Hérnandez et al. (2014), when analyzing the effect of chemical fertilization and two forms of organic compounds (manure of sheep + goats and mixing of waste from for olive oil industry + manure + pruning olive) in tomato production in a greenhouse, they found that the latter were those that produced few fruit by plants - on average 19 and 7.75, respectively, while the control (chemical fertilizer) produced 73.5 fruits per plant. In cucumber, the effect of organic fertilizer of poultry manure base (4 t ha-1) was superior to chemical treatment (NPK), producing more fruit, of better quality and size (Okoli and Nweke, 2015).
With regard to productivity, due to the irregular fruiting, lasting several weeks, approximations were made, taking into account four months of production. The average yields were obtained from 1,041 kg ha-1 for the control, 1,831 kg ha-1 for chemical fertilizer and 2,370 kg ha-1 for organic. Em tomato plants, Muller et al. (2013) found lower productivity of commercial fruits with poultry litter (16.2 t ha-1), reaching 86.9 t ha-1 against 100.1 t ha-1 with chemical complementation (500: 600: 600 kg ha-1 t NPK), in the 2007/2008 harvest, suggesting that the low result of organic fertilizer was due to an imbalance of nutrients or lack of simultaneity between the mineralization of nutrients and plant needs.

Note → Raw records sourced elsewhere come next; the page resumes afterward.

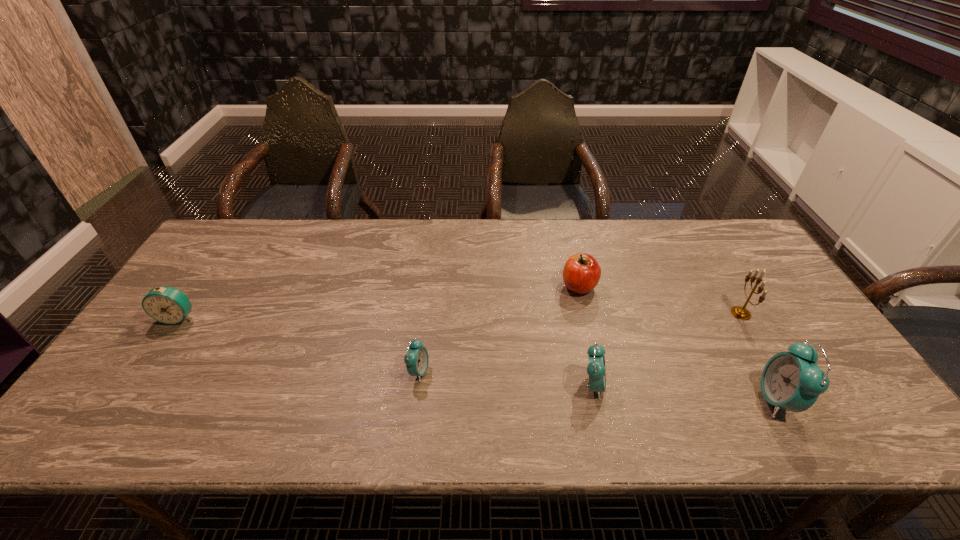
Identify the location of vacant area between the farthest alarm clock and the candelabrum. (460, 315).

You are a GUI agent. You are given a task and a screenshot of the screen. Output one action in this format:
    pyautogui.click(x=<x>, y=<y>)
    Task: Click on the vacant space that's between the leftmost alarm clock and the candelabrum
    
    Given the screenshot: What is the action you would take?
    pyautogui.click(x=460, y=315)

Locate an element on the screen. vacant area that lies between the apple and the second object from left to right is located at coordinates (499, 329).

This screenshot has width=960, height=540. What are the coordinates of `vacant area that lies between the candelabrum and the tallest alarm clock` in the screenshot? It's located at (759, 356).

Where is `free spot between the candelabrum and the apple`? The image size is (960, 540). free spot between the candelabrum and the apple is located at coordinates (660, 300).

Image resolution: width=960 pixels, height=540 pixels. Find the location of `object that is the second closest to the candelabrum`. object that is the second closest to the candelabrum is located at coordinates (581, 274).

Choose which object is the fourth nearest neighbor to the rightmost alarm clock. Please provide its 2D coordinates. Your answer should be formatted as a tuple, i.e. [(x, y)], where the tuple contains the x and y coordinates of a point satisfying the conditions above.

[(417, 359)]

Locate an element on the screen. alarm clock object that ranks as the closest to the third alarm clock from left to right is located at coordinates click(793, 381).

Find the location of `the second closest alarm clock to the third alarm clock from right to left`. the second closest alarm clock to the third alarm clock from right to left is located at coordinates (168, 305).

Locate an element on the screen. The image size is (960, 540). free space in the image that satisfies the following two spatial constraints: 1. on the front side of the candelabrum; 2. on the face of the shortest alarm clock is located at coordinates (776, 372).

The same was observed by Hernandez et al. (2014), with tomatoes produced in the greenhouse, with the chemical fertilization overcoming organic in relation to production. Tomato, grown in poor soil (andosol) and imbalance between cations, showed no significant difference in the number of fruits per plant and productivity, for the treatments with chemicals, organic manure (poultry manure) or a combination of both (Tonfack et al., 2008). Araújo et al. (1999) had lower productivity of melon with organic fertilizer when compared to mineral. Since Rech et al. (2006) found that increased doses of organic fertilizer (poultry litter) were able to increase the number of fruit per plant zucchini, but not significantly differ from the mineral fertilizer.

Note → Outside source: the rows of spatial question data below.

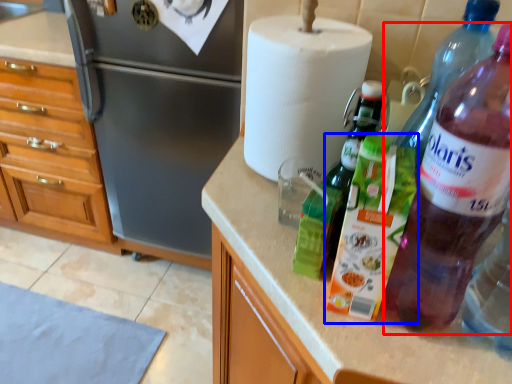
Question: Which object appears farthest to the camera in this image, bottle (highlighted by a red box) or bottle (highlighted by a blue box)?

Choices:
 (A) bottle
 (B) bottle

Answer: (B)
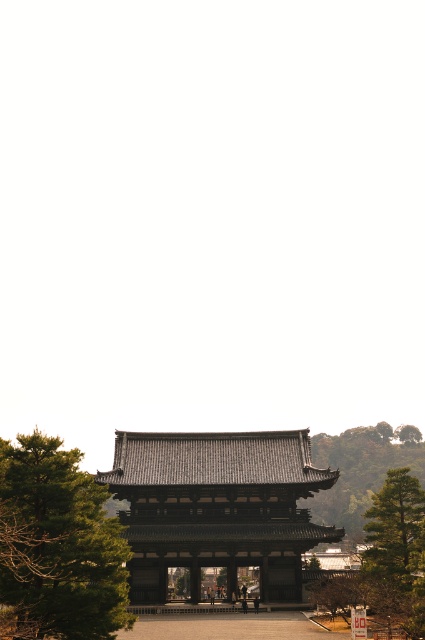
You are standing at the entrance of the temple and notice a point marked at coordinates (57, 545). Which object does this point correspond to?

The point marked at coordinates (57, 545) corresponds to the green leafy tree at left.

You are a visitor approaching the dark gray tiled gate at center and notice the green leafy tree at left nearby. Which object appears bigger in the image?

The dark gray tiled gate at center appears bigger than the green leafy tree at left in the image.

You are standing in front of the dark gray tiled gate at center and want to walk towards the green leafy tree at left. Which direction should you go to move closer to the tree?

You should walk towards the green leafy tree at left, which is located to your left side. Since the dark gray tiled gate at center is closer to you than the tree, you need to move sideways towards the left to approach the tree.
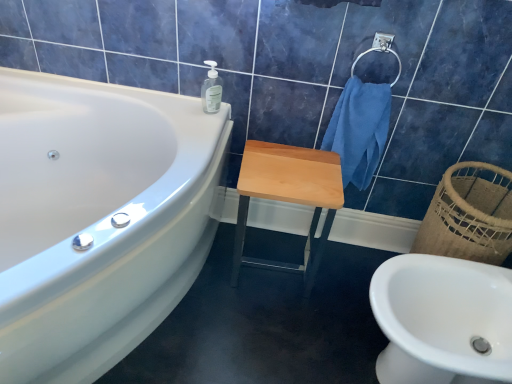
You are a GUI agent. You are given a task and a screenshot of the screen. Output one action in this format:
    pyautogui.click(x=<x>, y=<y>)
    Task: Click on the free space below light wood/matte stool at center (from a real-world perspective)
    This screenshot has height=384, width=512.
    Given the screenshot: What is the action you would take?
    pyautogui.click(x=277, y=267)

When the gains are estimated with fertilization, through IRPAN, it was found that the organic source, regardless of the species resulted in increased 4.43 kg ha-1 of fruits while the chemical was only 2.63 kg ha-1. This demonstrates the potential of organic fertilizer, aviary manure for producing Physalis.

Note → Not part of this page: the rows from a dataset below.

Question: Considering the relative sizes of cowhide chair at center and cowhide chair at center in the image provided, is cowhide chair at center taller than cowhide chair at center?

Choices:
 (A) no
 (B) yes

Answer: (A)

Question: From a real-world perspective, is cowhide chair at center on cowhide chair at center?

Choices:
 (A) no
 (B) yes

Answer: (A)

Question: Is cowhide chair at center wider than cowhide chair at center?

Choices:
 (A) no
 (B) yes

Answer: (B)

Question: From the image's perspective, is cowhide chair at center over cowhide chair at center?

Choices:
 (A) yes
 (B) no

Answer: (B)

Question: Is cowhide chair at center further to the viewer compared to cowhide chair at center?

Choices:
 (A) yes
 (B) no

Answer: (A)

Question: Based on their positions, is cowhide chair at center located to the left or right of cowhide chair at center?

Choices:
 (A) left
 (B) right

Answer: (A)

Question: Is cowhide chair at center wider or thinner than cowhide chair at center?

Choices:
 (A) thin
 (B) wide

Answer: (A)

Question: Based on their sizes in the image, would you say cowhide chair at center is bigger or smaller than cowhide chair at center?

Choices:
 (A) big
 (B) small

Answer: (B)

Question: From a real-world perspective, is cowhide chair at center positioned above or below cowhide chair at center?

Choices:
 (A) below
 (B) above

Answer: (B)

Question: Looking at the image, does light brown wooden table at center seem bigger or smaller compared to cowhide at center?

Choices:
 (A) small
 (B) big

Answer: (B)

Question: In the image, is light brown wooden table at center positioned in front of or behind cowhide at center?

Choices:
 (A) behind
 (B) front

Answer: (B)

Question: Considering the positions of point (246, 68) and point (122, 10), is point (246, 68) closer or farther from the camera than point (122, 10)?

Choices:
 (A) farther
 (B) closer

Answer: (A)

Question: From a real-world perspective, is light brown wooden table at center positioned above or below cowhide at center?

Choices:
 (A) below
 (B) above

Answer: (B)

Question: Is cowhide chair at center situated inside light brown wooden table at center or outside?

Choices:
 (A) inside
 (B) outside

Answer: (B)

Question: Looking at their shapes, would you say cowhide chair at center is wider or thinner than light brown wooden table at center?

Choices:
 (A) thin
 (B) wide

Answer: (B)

In this study, the increase in fruit production observed in plants that received organic fertilizer can be attributed to the availability of nutrients in a balanced way, without loss, either by leaching, fixation or volatilization, as in larger proportions in the mineral nutrient sources. According to Medeiros and Santos (2005), organic fertilizer provides a greater yield by providing sufficient quantities of nitrogen and potassium gradually, supplying, satisfactorily, the plant demand for these elements, which are essential for obtaining adequate production.